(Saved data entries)

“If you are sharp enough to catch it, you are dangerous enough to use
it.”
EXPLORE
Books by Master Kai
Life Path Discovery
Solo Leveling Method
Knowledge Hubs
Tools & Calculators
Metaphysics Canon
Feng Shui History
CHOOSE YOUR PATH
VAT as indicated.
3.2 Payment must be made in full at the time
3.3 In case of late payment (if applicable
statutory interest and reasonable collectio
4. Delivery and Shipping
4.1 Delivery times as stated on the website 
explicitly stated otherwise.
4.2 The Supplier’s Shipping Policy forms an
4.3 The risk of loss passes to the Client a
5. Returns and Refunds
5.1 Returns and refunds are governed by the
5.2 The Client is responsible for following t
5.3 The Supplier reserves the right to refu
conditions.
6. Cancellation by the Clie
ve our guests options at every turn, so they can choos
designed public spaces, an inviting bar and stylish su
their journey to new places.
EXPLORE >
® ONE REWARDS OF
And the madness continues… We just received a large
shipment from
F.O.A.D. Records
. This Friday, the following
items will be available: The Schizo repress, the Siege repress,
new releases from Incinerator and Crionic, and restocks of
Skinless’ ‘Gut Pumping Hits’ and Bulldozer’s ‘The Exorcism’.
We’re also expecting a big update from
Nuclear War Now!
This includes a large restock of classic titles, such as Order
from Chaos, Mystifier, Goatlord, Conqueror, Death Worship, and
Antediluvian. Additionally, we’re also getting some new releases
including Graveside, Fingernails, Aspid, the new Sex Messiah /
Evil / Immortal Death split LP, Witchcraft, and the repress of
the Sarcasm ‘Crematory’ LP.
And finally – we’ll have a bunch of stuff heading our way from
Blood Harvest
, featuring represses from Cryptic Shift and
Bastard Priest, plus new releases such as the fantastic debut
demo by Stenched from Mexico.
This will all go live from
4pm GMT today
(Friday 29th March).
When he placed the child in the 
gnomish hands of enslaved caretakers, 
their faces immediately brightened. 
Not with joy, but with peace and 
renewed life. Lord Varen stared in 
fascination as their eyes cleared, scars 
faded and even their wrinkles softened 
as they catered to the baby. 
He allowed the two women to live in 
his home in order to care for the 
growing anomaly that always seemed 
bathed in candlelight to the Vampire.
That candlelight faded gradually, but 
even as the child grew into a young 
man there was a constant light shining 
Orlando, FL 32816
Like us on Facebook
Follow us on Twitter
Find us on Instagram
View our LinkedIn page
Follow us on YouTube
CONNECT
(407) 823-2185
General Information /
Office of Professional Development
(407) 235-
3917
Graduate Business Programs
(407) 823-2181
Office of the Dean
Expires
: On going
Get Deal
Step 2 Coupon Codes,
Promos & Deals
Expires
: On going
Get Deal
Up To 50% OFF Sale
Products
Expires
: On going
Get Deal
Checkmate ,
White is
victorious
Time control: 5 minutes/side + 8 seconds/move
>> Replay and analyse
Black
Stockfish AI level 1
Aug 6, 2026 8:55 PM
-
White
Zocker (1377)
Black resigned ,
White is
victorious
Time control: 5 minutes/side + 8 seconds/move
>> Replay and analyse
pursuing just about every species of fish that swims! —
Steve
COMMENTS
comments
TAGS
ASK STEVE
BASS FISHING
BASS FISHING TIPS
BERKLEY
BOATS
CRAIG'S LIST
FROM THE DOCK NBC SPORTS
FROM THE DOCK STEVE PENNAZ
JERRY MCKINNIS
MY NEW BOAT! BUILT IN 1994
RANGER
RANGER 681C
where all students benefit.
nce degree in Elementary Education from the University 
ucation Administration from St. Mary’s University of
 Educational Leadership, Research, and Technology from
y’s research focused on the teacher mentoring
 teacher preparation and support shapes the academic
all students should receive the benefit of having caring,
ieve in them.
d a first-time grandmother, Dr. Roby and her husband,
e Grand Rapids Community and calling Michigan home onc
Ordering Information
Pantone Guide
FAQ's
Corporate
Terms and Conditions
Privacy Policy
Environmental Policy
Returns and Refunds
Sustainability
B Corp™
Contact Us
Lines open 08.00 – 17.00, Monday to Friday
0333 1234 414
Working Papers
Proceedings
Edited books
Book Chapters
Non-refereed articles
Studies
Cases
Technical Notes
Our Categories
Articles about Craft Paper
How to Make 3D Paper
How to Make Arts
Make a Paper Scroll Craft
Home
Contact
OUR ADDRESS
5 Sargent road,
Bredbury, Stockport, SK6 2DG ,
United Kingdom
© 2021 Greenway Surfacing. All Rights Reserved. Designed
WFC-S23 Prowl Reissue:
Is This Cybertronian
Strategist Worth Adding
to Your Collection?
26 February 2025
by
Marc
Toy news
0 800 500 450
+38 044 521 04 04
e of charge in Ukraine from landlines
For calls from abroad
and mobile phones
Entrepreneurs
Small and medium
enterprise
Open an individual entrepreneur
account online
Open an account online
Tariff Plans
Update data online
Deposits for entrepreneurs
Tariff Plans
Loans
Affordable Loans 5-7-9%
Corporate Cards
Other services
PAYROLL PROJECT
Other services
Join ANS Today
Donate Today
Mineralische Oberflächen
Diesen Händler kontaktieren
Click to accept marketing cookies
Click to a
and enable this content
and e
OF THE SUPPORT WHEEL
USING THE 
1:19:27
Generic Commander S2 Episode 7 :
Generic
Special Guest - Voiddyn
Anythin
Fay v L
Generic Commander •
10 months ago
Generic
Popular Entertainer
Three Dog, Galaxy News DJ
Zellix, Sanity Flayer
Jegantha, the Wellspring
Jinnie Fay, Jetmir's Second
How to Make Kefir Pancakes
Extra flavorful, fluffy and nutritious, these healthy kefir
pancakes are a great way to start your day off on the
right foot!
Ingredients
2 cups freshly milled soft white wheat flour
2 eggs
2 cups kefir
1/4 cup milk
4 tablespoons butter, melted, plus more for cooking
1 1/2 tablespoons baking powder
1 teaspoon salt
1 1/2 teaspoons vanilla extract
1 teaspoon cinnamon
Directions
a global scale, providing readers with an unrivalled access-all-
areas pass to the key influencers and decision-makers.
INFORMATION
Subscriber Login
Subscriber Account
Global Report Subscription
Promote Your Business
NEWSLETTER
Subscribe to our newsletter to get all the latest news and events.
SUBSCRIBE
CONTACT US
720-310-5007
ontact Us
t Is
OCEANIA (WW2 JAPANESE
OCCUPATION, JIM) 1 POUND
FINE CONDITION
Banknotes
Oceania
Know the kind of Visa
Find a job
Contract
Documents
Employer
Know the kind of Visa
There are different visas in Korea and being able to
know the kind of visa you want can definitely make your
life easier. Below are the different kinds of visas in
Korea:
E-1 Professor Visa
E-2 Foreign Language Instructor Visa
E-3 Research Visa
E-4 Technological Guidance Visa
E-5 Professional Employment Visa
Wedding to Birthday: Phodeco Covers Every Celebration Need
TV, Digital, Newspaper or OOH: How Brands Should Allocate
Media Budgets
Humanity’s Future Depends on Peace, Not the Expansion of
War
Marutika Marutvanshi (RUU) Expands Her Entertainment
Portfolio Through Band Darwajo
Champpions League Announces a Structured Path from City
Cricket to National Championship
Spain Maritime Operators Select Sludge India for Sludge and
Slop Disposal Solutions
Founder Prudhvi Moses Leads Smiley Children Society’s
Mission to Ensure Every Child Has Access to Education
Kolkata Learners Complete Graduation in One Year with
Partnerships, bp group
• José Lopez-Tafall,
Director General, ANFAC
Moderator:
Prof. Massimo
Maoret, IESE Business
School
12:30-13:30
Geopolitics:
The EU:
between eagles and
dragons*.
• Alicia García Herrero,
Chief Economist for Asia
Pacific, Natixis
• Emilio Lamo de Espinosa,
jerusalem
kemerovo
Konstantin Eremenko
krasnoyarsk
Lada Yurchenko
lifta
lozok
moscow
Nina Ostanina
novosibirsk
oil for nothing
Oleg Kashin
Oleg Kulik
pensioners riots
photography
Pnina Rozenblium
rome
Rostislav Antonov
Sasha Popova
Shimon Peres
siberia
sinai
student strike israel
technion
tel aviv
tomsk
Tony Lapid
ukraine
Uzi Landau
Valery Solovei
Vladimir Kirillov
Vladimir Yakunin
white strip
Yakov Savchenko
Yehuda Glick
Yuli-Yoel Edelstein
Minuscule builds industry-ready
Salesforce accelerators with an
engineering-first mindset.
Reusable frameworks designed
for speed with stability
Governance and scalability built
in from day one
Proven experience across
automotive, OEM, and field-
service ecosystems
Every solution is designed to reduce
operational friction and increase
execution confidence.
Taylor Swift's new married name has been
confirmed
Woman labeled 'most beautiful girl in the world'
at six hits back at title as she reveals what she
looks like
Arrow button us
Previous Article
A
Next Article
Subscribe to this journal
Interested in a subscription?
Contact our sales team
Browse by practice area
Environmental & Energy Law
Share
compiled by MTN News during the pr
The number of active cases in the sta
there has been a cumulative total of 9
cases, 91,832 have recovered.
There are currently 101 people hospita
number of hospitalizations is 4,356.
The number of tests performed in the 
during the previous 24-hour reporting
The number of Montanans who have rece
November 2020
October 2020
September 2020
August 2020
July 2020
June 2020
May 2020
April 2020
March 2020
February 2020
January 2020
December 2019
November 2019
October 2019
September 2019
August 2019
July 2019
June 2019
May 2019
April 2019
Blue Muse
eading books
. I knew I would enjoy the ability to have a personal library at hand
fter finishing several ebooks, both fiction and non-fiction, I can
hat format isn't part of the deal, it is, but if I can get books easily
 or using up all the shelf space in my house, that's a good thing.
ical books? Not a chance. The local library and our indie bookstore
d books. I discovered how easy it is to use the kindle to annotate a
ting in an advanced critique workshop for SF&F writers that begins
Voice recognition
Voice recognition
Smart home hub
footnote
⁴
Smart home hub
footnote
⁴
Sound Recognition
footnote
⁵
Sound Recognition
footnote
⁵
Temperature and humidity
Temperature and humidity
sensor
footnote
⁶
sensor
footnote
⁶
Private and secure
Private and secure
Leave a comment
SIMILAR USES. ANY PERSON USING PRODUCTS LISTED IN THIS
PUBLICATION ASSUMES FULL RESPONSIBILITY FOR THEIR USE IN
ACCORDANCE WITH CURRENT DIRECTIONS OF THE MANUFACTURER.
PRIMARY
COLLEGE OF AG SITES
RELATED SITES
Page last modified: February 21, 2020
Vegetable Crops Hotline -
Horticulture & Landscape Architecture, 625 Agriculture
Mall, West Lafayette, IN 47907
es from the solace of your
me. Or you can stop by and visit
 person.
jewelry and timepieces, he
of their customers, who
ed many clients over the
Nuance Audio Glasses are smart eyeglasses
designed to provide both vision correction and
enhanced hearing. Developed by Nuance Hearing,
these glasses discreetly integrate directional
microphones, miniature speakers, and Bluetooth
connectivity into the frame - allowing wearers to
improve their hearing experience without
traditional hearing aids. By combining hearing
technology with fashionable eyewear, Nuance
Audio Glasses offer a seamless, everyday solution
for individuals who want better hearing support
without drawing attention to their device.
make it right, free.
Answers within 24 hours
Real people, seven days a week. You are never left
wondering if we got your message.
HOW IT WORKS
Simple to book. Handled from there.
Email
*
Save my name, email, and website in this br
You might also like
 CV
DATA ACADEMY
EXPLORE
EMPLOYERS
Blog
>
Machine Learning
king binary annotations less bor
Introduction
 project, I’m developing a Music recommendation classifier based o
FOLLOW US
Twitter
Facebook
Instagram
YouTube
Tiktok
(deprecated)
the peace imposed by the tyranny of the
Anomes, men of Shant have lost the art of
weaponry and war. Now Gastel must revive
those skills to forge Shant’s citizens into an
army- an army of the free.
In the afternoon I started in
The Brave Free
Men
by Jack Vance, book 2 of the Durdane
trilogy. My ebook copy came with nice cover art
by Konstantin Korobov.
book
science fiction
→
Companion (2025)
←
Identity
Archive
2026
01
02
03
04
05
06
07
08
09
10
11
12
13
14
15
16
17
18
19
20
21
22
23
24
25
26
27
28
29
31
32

◆ TASK REQUIREMENTS: Copy the lines above exactly. Start with the line containing "Working Papers", end with the line containing "Subscribe to our", and include both.

◆ ANSWER SECTION:
Working Papers
Proceedings
Edited books
Book Chapters
Non-refereed articles
Studies
Cases
Technical Notes
Our Categories
Articles about Craft Paper
How to Make 3D Paper
How to Make Arts
Make a Paper Scroll Craft
Home
Contact
OUR ADDRESS
5 Sargent road,
Bredbury, Stockport, SK6 2DG ,
United Kingdom
© 2021 Greenway Surfacing. All Rights Reserved. Designed
WFC-S23 Prowl Reissue:
Is This Cybertronian
Strategist Worth Adding
to Your Collection?
26 February 2025
by
Marc
Toy news
0 800 500 450
+38 044 521 04 04
e of charge in Ukraine from landlines
For calls from abroad
and mobile phones
Entrepreneurs
Small and medium
enterprise
Open an individual entrepreneur
account online
Open an account online
Tariff Plans
Update data online
Deposits for entrepreneurs
Tariff Plans
Loans
Affordable Loans 5-7-9%
Corporate Cards
Other services
PAYROLL PROJECT
Other services
Join ANS Today
Donate Today
Mineralische Oberflächen
Diesen Händler kontaktieren
Click to accept marketing cookies
Click to a
and enable this content
and e
OF THE SUPPORT WHEEL
USING THE 
1:19:27
Generic Commander S2 Episode 7 :
Generic
Special Guest - Voiddyn
Anythin
Fay v L
Generic Commander •
10 months ago
Generic
Popular Entertainer
Three Dog, Galaxy News DJ
Zellix, Sanity Flayer
Jegantha, the Wellspring
Jinnie Fay, Jetmir's Second
How to Make Kefir Pancakes
Extra flavorful, fluffy and nutritious, these healthy kefir
pancakes are a great way to start your day off on the
right foot!
Ingredients
2 cups freshly milled soft white wheat flour
2 eggs
2 cups kefir
1/4 cup milk
4 tablespoons butter, melted, plus more for cooking
1 1/2 tablespoons baking powder
1 teaspoon salt
1 1/2 teaspoons vanilla extract
1 teaspoon cinnamon
Directions
a global scale, providing readers with an unrivalled access-all-
areas pass to the key influencers and decision-makers.
INFORMATION
Subscriber Login
Subscriber Account
Global Report Subscription
Promote Your Business
NEWSLETTER
Subscribe to our newsletter to get all the latest news and events.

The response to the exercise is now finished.